**Task requirements**
Reproduce all of the data exactly. Images are not to appear in the reply.
*** Working data Section Begins ***
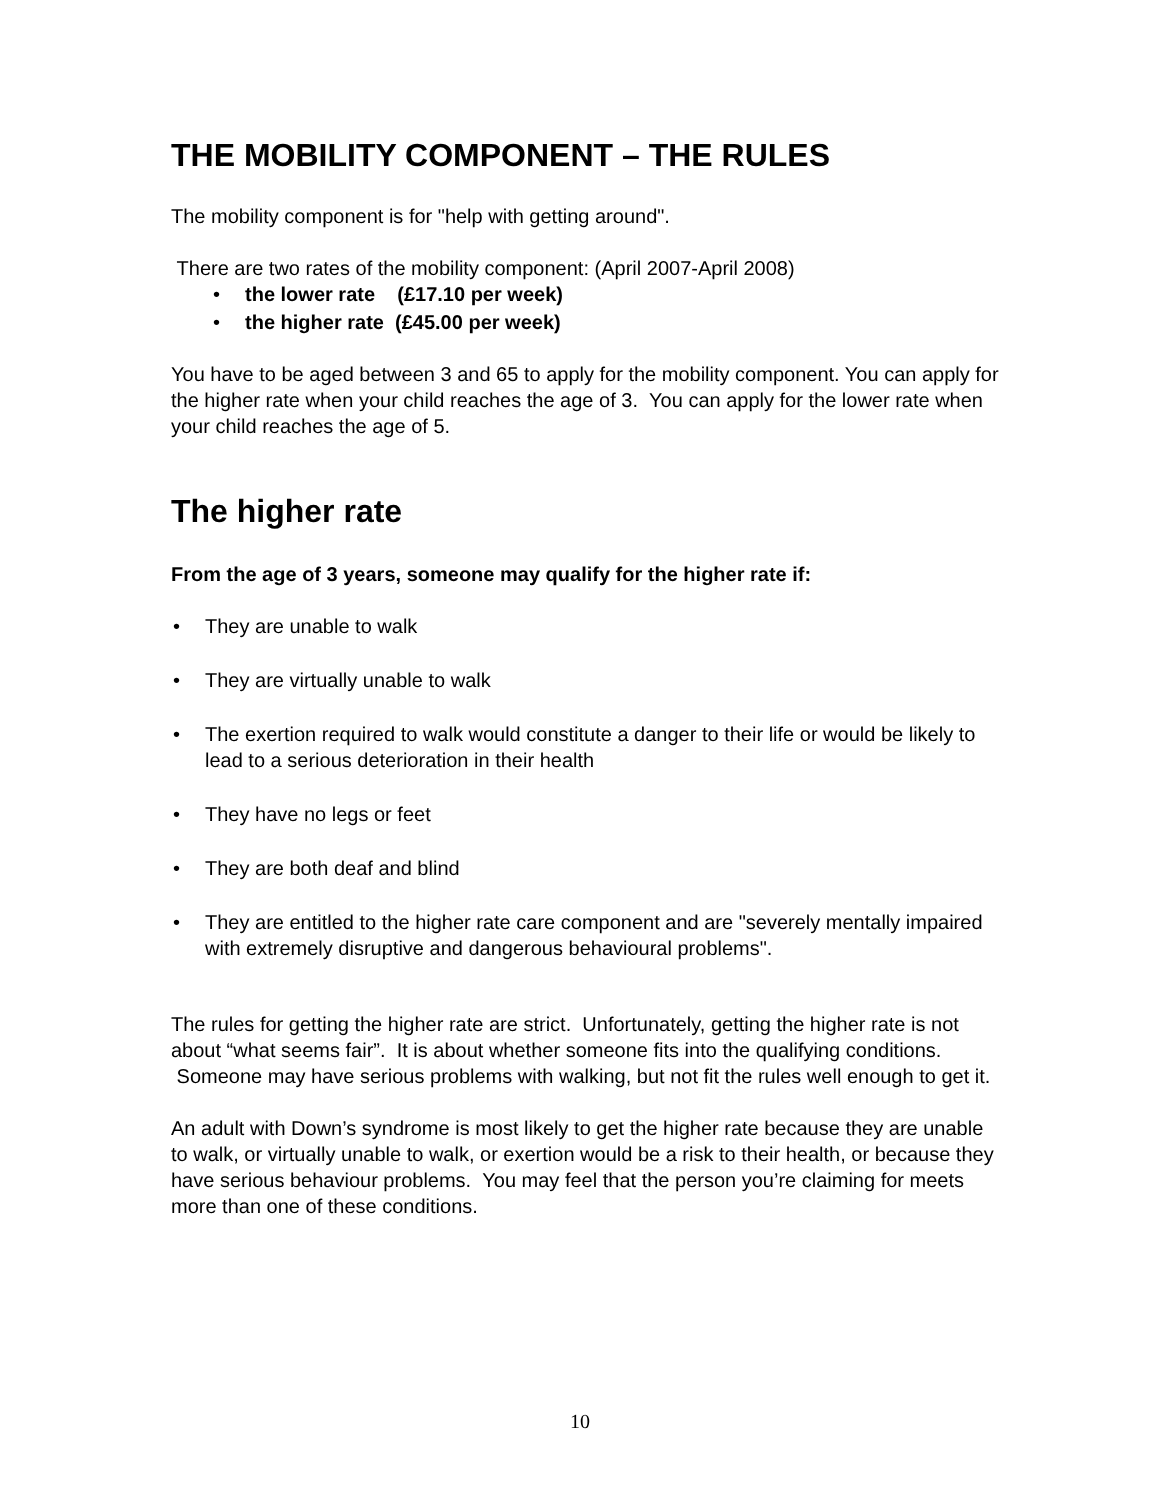THE MOBILITY COMPONENT – THE RULES
The mobility component is for "help with getting around".
There are two rates of the mobility component: (April 2007-April 2008)
the lower rate (£17.10 per week)
the higher rate (£45.00 per week)
You have to be aged between 3 and 65 to apply for the mobility component. You can apply for the higher rate when your child reaches the age of 3. You can apply for the lower rate when your child reaches the age of 5.
The higher rate
From the age of 3 years, someone may qualify for the higher rate if:
They are unable to walk
They are virtually unable to walk
The exertion required to walk would constitute a danger to their life or would be likely to lead to a serious deterioration in their health
They have no legs or feet
They are both deaf and blind
They are entitled to the higher rate care component and are "severely mentally impaired with extremely disruptive and dangerous behavioural problems".
The rules for getting the higher rate are strict. Unfortunately, getting the higher rate is not about “what seems fair”. It is about whether someone fits into the qualifying conditions. Someone may have serious problems with walking, but not fit the rules well enough to get it.
An adult with Down’s syndrome is most likely to get the higher rate because they are unable to walk, or virtually unable to walk, or exertion would be a risk to their health, or because they have serious behaviour problems. You may feel that the person you’re claiming for meets more than one of these conditions.
10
*** Working data Section Ends ***
**Expected answer**
THE MOBILITY COMPONENT – THE RULES
The mobility component is for "help with getting around".
There are two rates of the mobility component: (April 2007-April 2008)
the lower rate (£17.10 per week)
the higher rate (£45.00 per week)
You have to be aged between 3 and 65 to apply for the mobility component. You can apply for the higher rate when your child reaches the age of 3. You can apply for the lower rate when your child reaches the age of 5.
The higher rate
From the age of 3 years, someone may qualify for the higher rate if:
They are unable to walk
They are virtually unable to walk
The exertion required to walk would constitute a danger to their life or would be likely to lead to a serious deterioration in their health
They have no legs or feet
They are both deaf and blind
They are entitled to the higher rate care component and are "severely mentally impaired with extremely disruptive and dangerous behavioural problems".
The rules for getting the higher rate are strict. Unfortunately, getting the higher rate is not about “what seems fair”. It is about whether someone fits into the qualifying conditions. Someone may have serious problems with walking, but not fit the rules well enough to get it.
An adult with Down’s syndrome is most likely to get the higher rate because they are unable to walk, or virtually unable to walk, or exertion would be a risk to their health, or because they have serious behaviour problems. You may feel that the person you’re claiming for meets more than one of these conditions.
10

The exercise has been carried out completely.